Last night I was in a restaurant on Bondi Beach when an attractive full breasted blonde woman from a neighbouring table leaned across and asked if she could come and see my ‘stack’ . When she came across she asked me if it was real or fake, then moved to my wrist watch, a replica Rolex that belongs to my friend, he had asked me to change the rubber strap on it, laden with diamonds it was the kind of watch that belonged on wankers at the Met Gala, sponsored by watch companies that cling to celebrity these days like monkeys to a vine, swinging from one hot new actor to the next rising sports star and so on. I told her it was mostly fake, not entirely true, but she was not asking for the right reasons, and I have a girlfriend already.

It got me thinking about why I still do it. I do not need to stack my wrist, it was a cultural phenomenon I abhorred in the beginning, something I associated with people that didn’t work for anyone else, they inherited a family company or something similar. Sometimes it was the privilege of business owners who did not need to report to anyone or fit it. Whatever it’s cultural significance, it had become a bit of a parody in Australia, associated with recently single fathers trying to find themselves post a marriage breakdown, something that ended up being a Betooota Instagram post. Sadly, I fell into all categories.

However, I seem to be holding onto the stack despite my reasoning that it is time to let it go. I am now forty-six approaching forty-seven. I am not cool, my daughter reminds me of that every time we walk the streets and she asks me to use ‘inside voice’. I am so far removed from popular culture that I stare with my fuzzy vision sans spectacles trying to ascertain just who the fuck are these people at the Met Gala. I wonder if Ana Wintour wakes up on the eve and says to herself ‘here we fucking go again’ desperately clinging to a need to stay culturally relevant in an all out assault to make herself memorable to more than the generation that she belonged to.

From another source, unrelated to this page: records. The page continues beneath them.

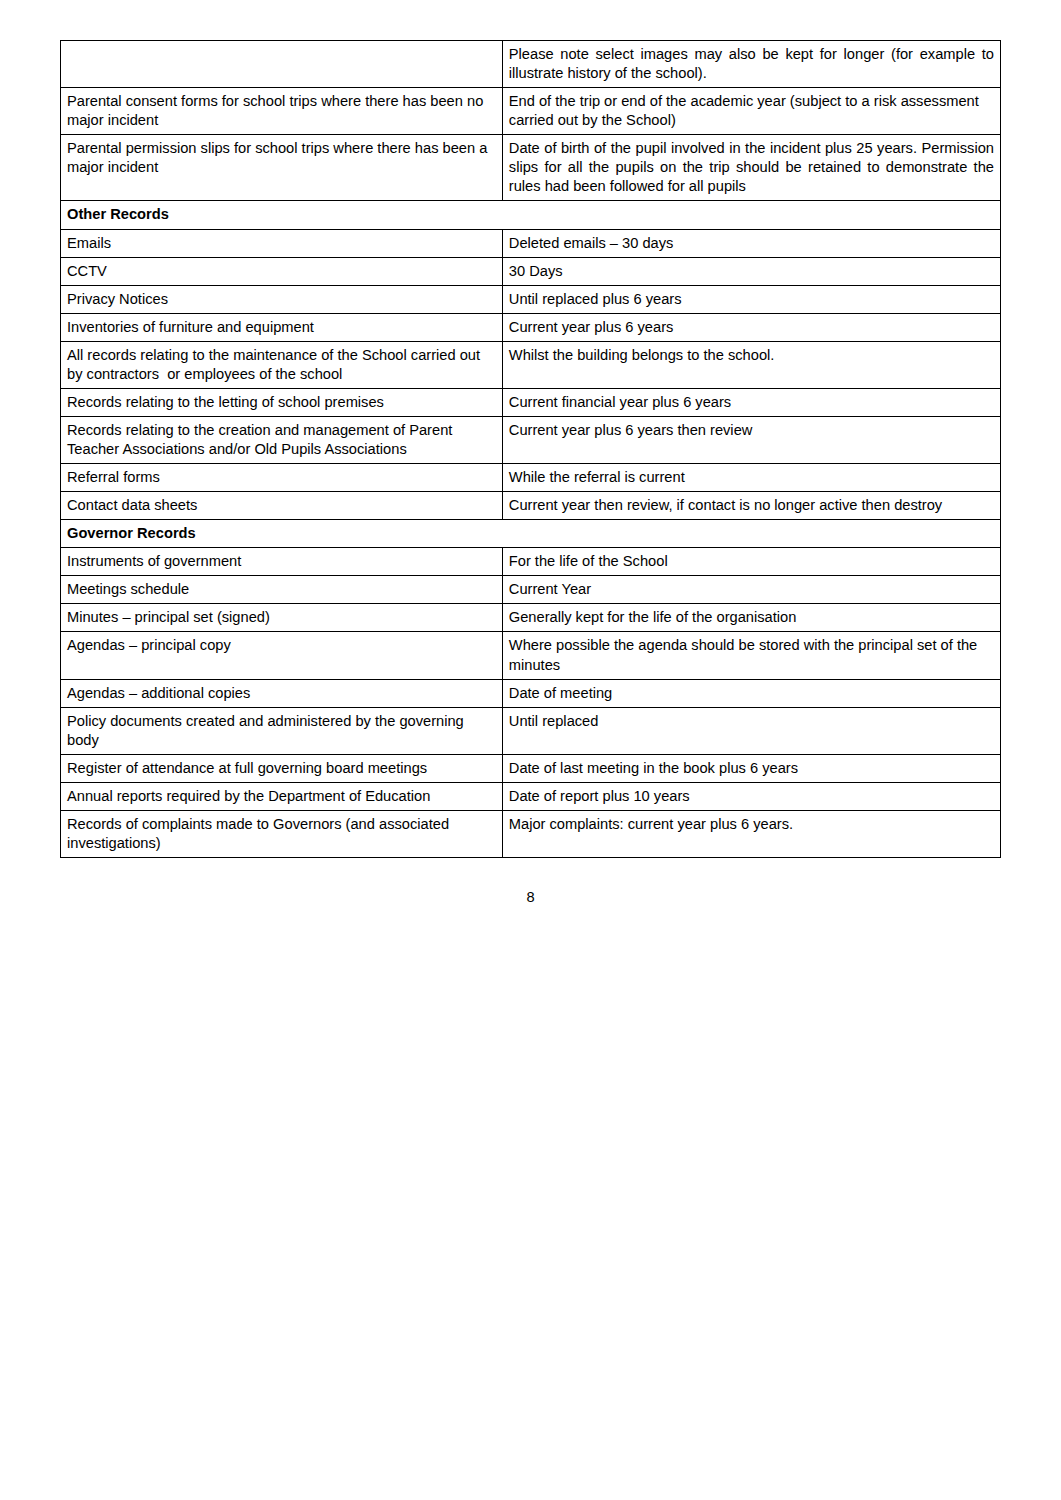| | Please note select images may also be kept for longer (for example to illustrate history of the school). |
| Parental consent forms for school trips where there has been no major incident | End of the trip or end of the academic year (subject to a risk assessment carried out by the School) |
| Parental permission slips for school trips where there has been a major incident | Date of birth of the pupil involved in the incident plus 25 years. Permission slips for all the pupils on the trip should be retained to demonstrate the rules had been followed for all pupils |
| Other Records |
| Emails | Deleted emails – 30 days |
| CCTV | 30 Days |
| Privacy Notices | Until replaced plus 6 years |
| Inventories of furniture and equipment | Current year plus 6 years |
| All records relating to the maintenance of the School carried out by contractors or employees of the school | Whilst the building belongs to the school. |
| Records relating to the letting of school premises | Current financial year plus 6 years |
| Records relating to the creation and management of Parent Teacher Associations and/or Old Pupils Associations | Current year plus 6 years then review |
| Referral forms | While the referral is current |
| Contact data sheets | Current year then review, if contact is no longer active then destroy |
| Governor Records |
| Instruments of government | For the life of the School |
| Meetings schedule | Current Year |
| Minutes – principal set (signed) | Generally kept for the life of the organisation |
| Agendas – principal copy | Where possible the agenda should be stored with the principal set of the minutes |
| Agendas – additional copies | Date of meeting |
| Policy documents created and administered by the governing body | Until replaced |
| Register of attendance at full governing board meetings | Date of last meeting in the book plus 6 years |
| Annual reports required by the Department of Education | Date of report plus 10 years |
| Records of complaints made to Governors (and associated investigations) | Major complaints: current year plus 6 years. |
8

And it all comes about so quickly you know. One minute you are the whipper snapper desperate to prove yourself with your product and your writing, adapting from blogs to YouTube to Instagram, now Tik Tok; then, one day, as Pink Floyd once sang ‘ten years have got behind you, no one told you when to run, you missed the starting gun’.

But then now that you are a relic, and I must admit I am being a little too self deprecative, but for a reason, but now that you are, you are left with a freedom that since you no longer have anyone to impress, you can simply choose what you like.

Which leads me back to my stack. I don’t wear necklaces, I find them uncomfortable, I turned my very last one into a snake chain bracelet which wraps double, I don’t like rings they annoy me and again, uncomfortable. But the wrist watch and the stack are playful additions that you can be chopped and changed to suit. They remain the only way I wish to wear any jewellery and for the time being, middle aged as I am, culturally less relevant, but now free to choose as would please me, the stack stays.